About this task: Copy the entries without a single change. Pictures should be dropped.

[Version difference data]
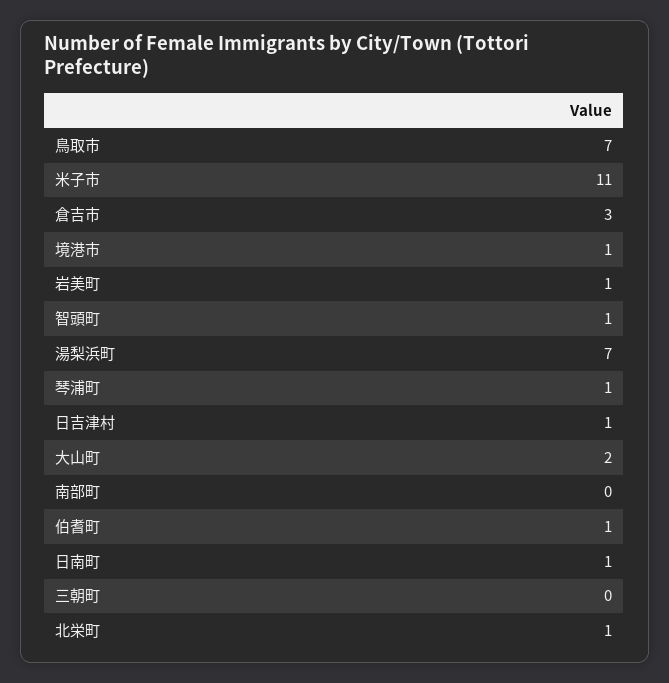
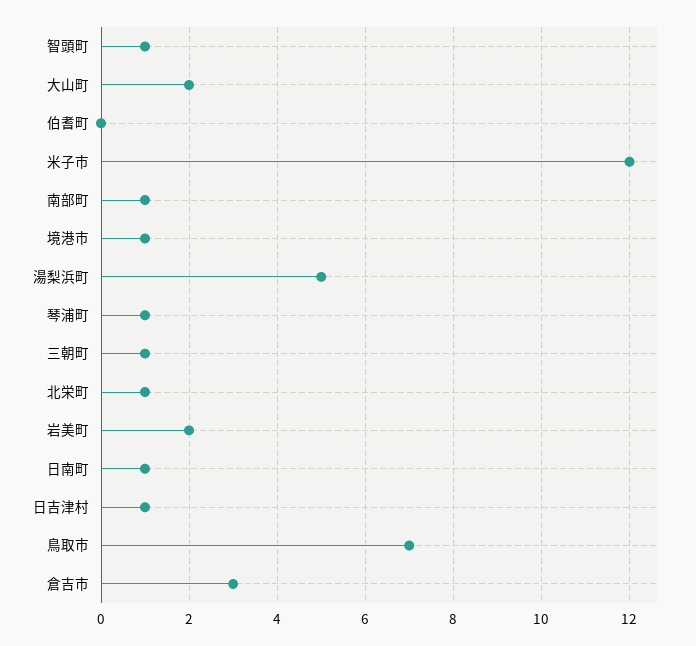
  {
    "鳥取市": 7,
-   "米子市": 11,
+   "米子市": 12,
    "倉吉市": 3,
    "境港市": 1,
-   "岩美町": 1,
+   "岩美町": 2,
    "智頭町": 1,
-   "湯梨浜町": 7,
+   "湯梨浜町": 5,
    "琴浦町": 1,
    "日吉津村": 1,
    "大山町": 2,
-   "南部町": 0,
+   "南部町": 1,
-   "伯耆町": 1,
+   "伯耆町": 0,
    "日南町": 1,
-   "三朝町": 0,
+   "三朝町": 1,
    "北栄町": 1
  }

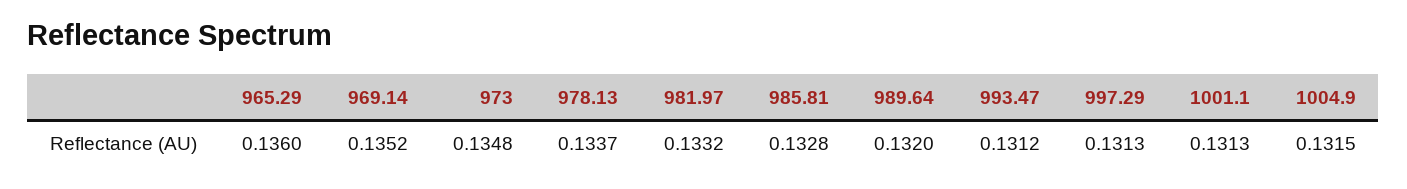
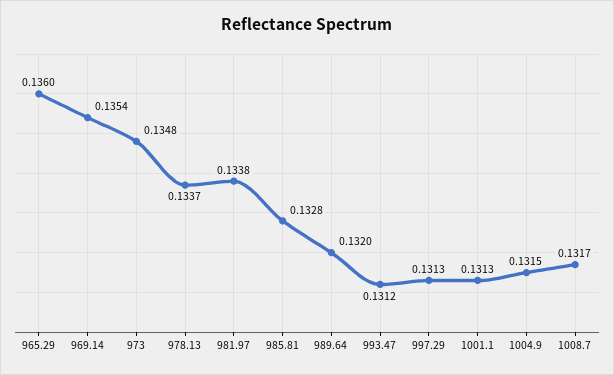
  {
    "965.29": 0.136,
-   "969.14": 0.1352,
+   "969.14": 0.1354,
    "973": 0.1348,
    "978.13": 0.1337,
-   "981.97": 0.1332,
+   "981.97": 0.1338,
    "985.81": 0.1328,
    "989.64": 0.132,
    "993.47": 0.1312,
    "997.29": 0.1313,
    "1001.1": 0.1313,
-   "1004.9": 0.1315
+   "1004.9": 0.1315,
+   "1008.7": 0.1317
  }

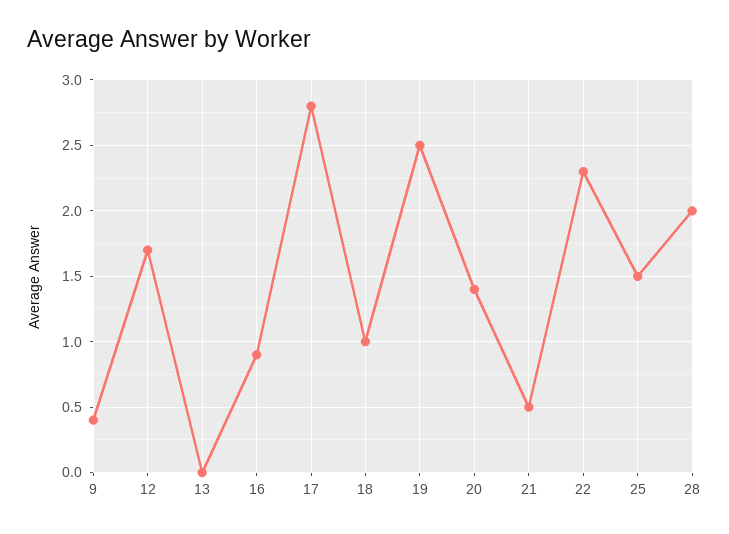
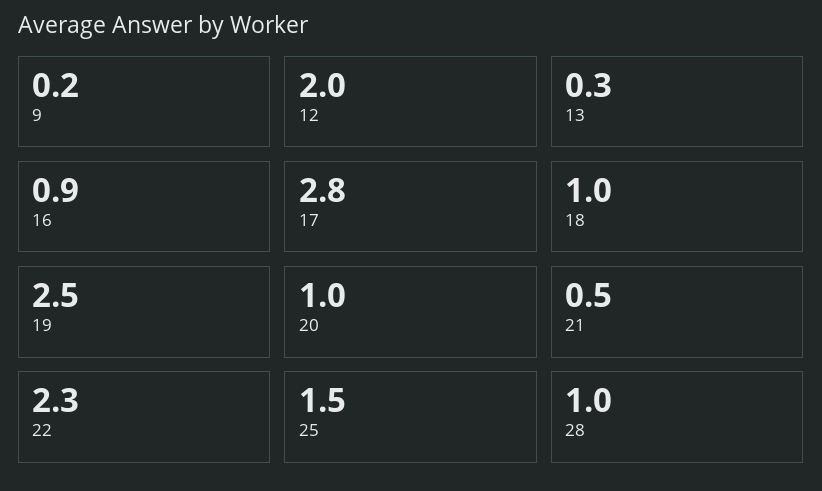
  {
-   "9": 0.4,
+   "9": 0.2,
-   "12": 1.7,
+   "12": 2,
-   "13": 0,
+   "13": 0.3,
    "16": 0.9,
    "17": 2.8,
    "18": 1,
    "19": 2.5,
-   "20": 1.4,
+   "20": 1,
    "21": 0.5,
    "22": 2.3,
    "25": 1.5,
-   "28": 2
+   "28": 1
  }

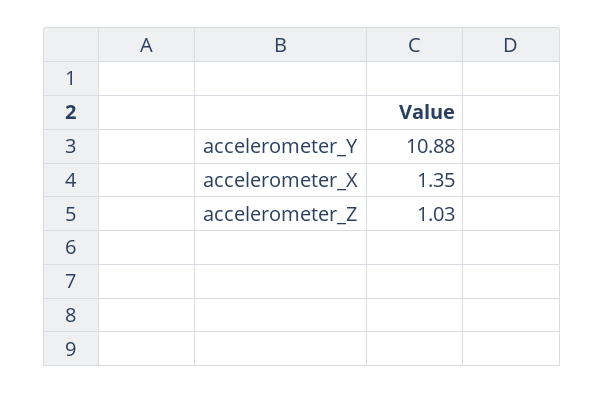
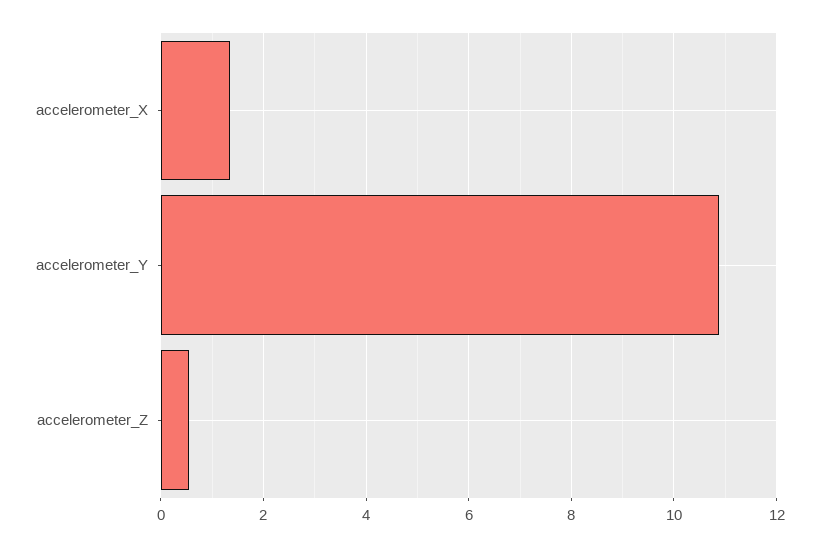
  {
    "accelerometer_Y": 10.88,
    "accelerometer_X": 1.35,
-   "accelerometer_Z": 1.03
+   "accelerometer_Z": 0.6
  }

Answer below:
  {
    "鳥取市": 7,
-   "米子市": 11,
+   "米子市": 12,
    "倉吉市": 3,
    "境港市": 1,
-   "岩美町": 1,
+   "岩美町": 2,
    "智頭町": 1,
-   "湯梨浜町": 7,
+   "湯梨浜町": 5,
    "琴浦町": 1,
    "日吉津村": 1,
    "大山町": 2,
-   "南部町": 0,
+   "南部町": 1,
-   "伯耆町": 1,
+   "伯耆町": 0,
    "日南町": 1,
-   "三朝町": 0,
+   "三朝町": 1,
    "北栄町": 1
  }

  {
    "965.29": 0.136,
-   "969.14": 0.1352,
+   "969.14": 0.1354,
    "973": 0.1348,
    "978.13": 0.1337,
-   "981.97": 0.1332,
+   "981.97": 0.1338,
    "985.81": 0.1328,
    "989.64": 0.132,
    "993.47": 0.1312,
    "997.29": 0.1313,
    "1001.1": 0.1313,
-   "1004.9": 0.1315
+   "1004.9": 0.1315,
+   "1008.7": 0.1317
  }

  {
-   "9": 0.4,
+   "9": 0.2,
-   "12": 1.7,
+   "12": 2,
-   "13": 0,
+   "13": 0.3,
    "16": 0.9,
    "17": 2.8,
    "18": 1,
    "19": 2.5,
-   "20": 1.4,
+   "20": 1,
    "21": 0.5,
    "22": 2.3,
    "25": 1.5,
-   "28": 2
+   "28": 1
  }

  {
    "accelerometer_Y": 10.88,
    "accelerometer_X": 1.35,
-   "accelerometer_Z": 1.03
+   "accelerometer_Z": 0.6
  }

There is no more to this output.